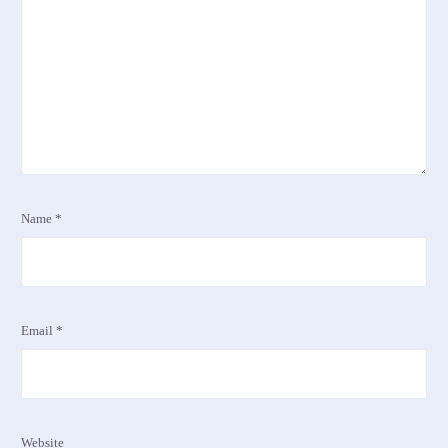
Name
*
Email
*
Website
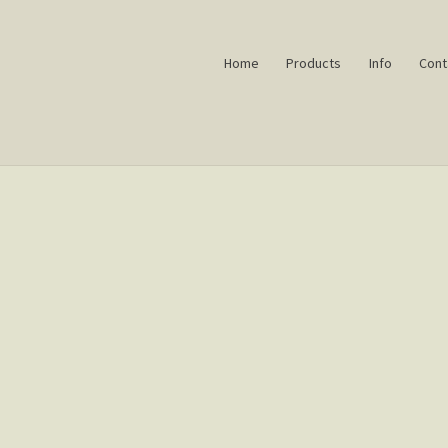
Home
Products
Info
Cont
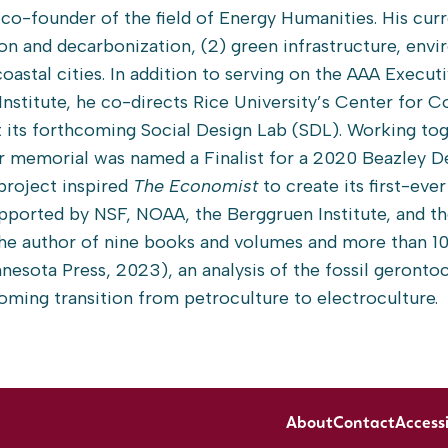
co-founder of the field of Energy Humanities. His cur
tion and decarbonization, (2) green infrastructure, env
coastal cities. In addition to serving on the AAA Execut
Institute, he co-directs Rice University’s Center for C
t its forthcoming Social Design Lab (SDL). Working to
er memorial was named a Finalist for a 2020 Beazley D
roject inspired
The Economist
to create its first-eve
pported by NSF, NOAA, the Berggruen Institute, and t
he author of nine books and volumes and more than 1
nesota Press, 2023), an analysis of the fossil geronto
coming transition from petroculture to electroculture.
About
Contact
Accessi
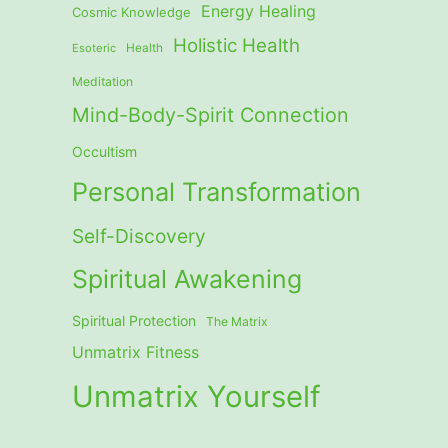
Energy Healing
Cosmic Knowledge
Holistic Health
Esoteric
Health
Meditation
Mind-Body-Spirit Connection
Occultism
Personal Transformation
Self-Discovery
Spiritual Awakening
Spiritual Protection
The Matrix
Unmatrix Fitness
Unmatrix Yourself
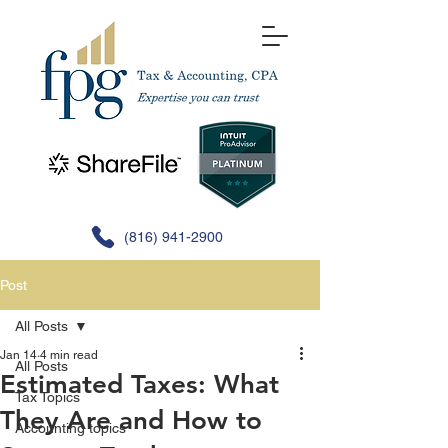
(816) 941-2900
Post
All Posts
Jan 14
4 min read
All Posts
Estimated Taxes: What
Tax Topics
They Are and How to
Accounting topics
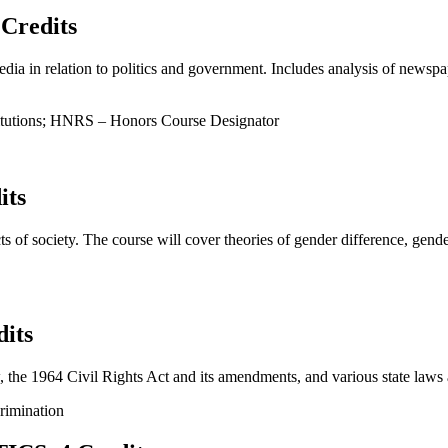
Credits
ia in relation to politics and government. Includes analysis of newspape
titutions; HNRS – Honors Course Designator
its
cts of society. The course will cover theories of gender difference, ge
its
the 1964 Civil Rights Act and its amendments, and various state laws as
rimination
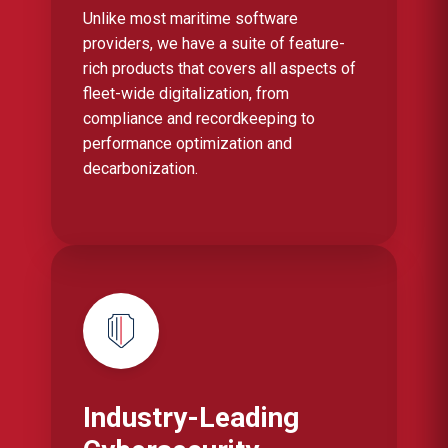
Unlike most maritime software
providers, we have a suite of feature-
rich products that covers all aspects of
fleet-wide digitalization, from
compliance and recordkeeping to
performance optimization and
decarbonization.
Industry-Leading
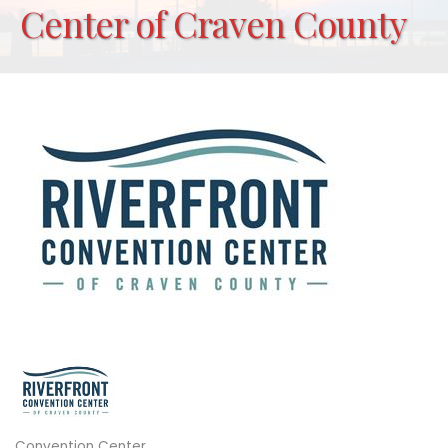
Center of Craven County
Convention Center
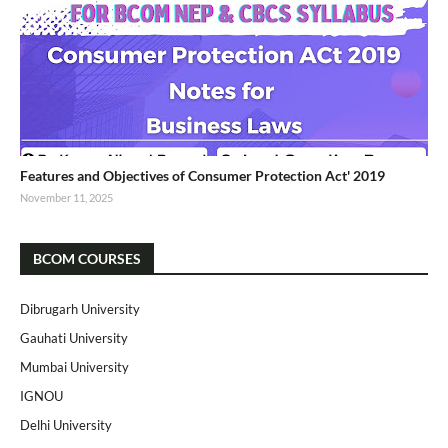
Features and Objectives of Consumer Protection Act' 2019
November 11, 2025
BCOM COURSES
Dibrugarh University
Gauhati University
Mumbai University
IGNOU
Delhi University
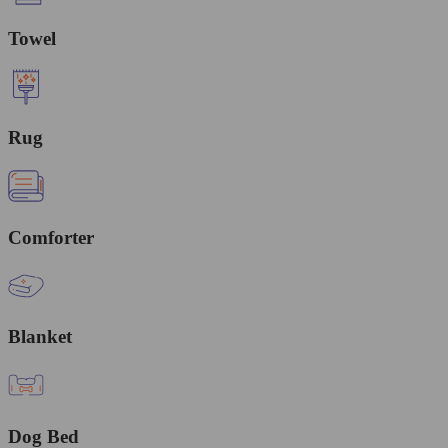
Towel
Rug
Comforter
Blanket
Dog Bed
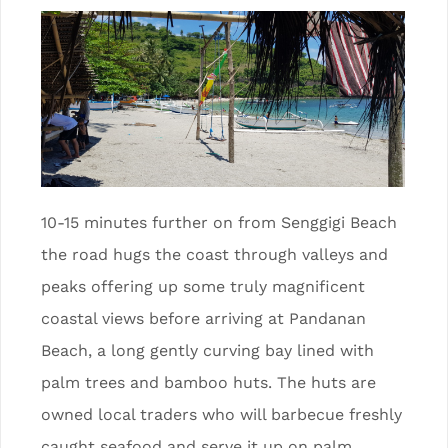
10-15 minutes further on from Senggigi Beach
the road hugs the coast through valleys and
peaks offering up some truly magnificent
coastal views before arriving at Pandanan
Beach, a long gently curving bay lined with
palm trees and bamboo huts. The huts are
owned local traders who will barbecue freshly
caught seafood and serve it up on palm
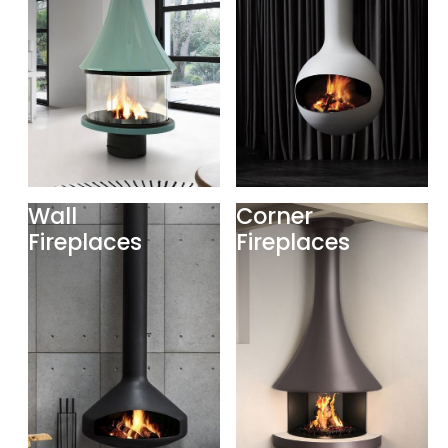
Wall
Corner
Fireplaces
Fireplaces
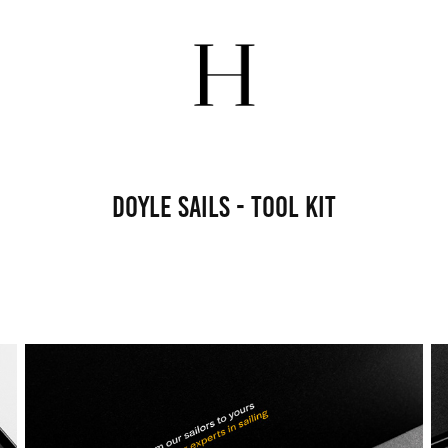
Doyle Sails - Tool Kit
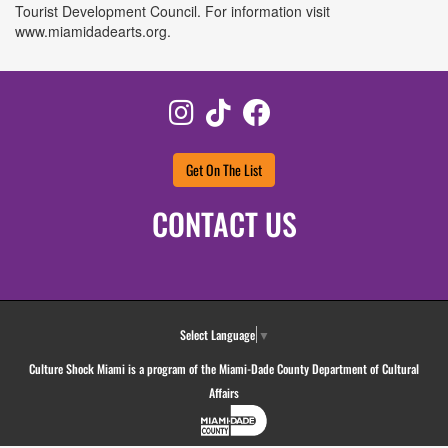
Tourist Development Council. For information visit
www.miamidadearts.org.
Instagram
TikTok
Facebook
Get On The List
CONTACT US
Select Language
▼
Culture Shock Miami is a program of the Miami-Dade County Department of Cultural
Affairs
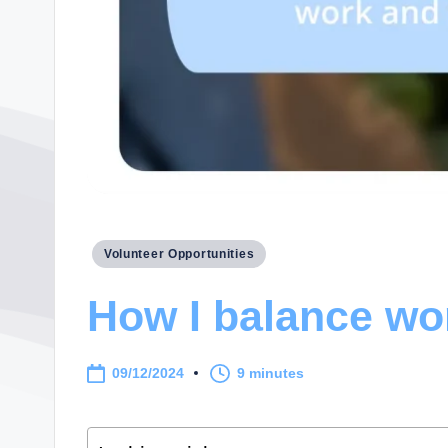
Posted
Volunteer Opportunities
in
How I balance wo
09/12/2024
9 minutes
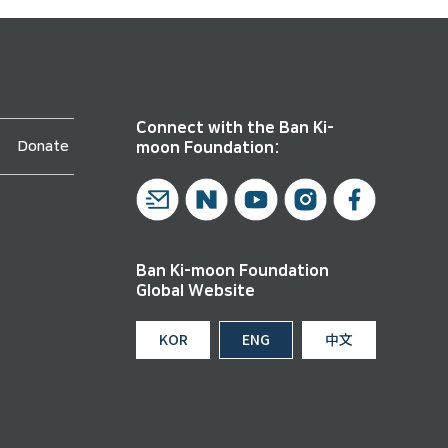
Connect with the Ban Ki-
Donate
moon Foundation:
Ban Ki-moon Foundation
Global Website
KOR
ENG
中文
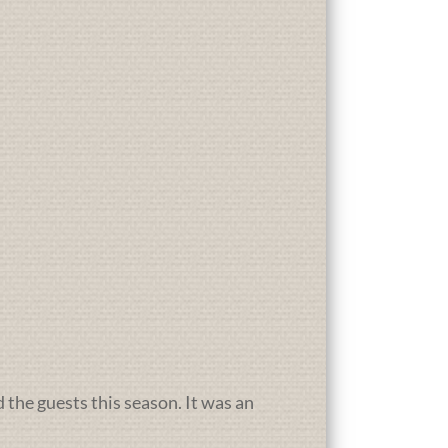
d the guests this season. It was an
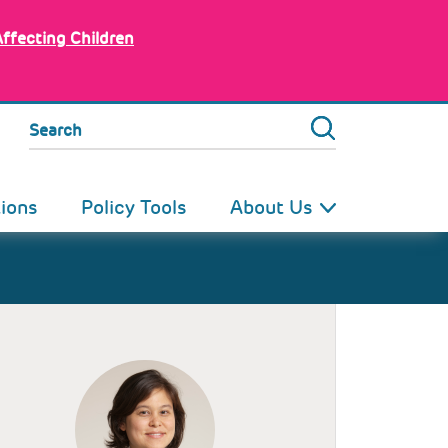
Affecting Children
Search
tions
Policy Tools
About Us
══════
> **Requirement**
Find "with" in the preceding records. Copy each line that holds it.

> **Solution to the problem**
Beach, a long gently curving bay lined with
Connect with the Ban Ki-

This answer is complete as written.